Collection entries
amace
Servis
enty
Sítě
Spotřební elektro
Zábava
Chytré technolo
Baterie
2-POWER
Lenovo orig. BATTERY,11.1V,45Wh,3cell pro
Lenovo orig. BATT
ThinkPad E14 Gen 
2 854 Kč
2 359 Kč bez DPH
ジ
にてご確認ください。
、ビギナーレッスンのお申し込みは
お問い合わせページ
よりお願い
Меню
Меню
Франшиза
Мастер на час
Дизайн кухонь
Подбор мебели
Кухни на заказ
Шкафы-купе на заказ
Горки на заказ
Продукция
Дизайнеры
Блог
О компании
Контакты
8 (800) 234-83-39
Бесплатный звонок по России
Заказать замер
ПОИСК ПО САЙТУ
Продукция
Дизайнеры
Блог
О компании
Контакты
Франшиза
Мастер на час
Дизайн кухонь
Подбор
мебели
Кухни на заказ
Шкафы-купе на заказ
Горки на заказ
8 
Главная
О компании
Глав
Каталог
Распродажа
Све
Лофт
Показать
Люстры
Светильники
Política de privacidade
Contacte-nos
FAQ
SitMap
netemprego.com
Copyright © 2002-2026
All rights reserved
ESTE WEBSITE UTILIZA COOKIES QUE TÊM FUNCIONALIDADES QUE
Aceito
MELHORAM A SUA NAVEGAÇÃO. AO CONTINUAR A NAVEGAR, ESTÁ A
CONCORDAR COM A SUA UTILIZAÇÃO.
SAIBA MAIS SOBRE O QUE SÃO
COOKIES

**Work task**: Copy the entries word for word, starting at the first line and ending with the line that contains "All rights reserved".

**Problem solution**:
amace
Servis
enty
Sítě
Spotřební elektro
Zábava
Chytré technolo
Baterie
2-POWER
Lenovo orig. BATTERY,11.1V,45Wh,3cell pro
Lenovo orig. BATT
ThinkPad E14 Gen 
2 854 Kč
2 359 Kč bez DPH
ジ
にてご確認ください。
、ビギナーレッスンのお申し込みは
お問い合わせページ
よりお願い
Меню
Меню
Франшиза
Мастер на час
Дизайн кухонь
Подбор мебели
Кухни на заказ
Шкафы-купе на заказ
Горки на заказ
Продукция
Дизайнеры
Блог
О компании
Контакты
8 (800) 234-83-39
Бесплатный звонок по России
Заказать замер
ПОИСК ПО САЙТУ
Продукция
Дизайнеры
Блог
О компании
Контакты
Франшиза
Мастер на час
Дизайн кухонь
Подбор
мебели
Кухни на заказ
Шкафы-купе на заказ
Горки на заказ
8 
Главная
О компании
Глав
Каталог
Распродажа
Све
Лофт
Показать
Люстры
Светильники
Política de privacidade
Contacte-nos
FAQ
SitMap
netemprego.com
Copyright © 2002-2026
All rights reserved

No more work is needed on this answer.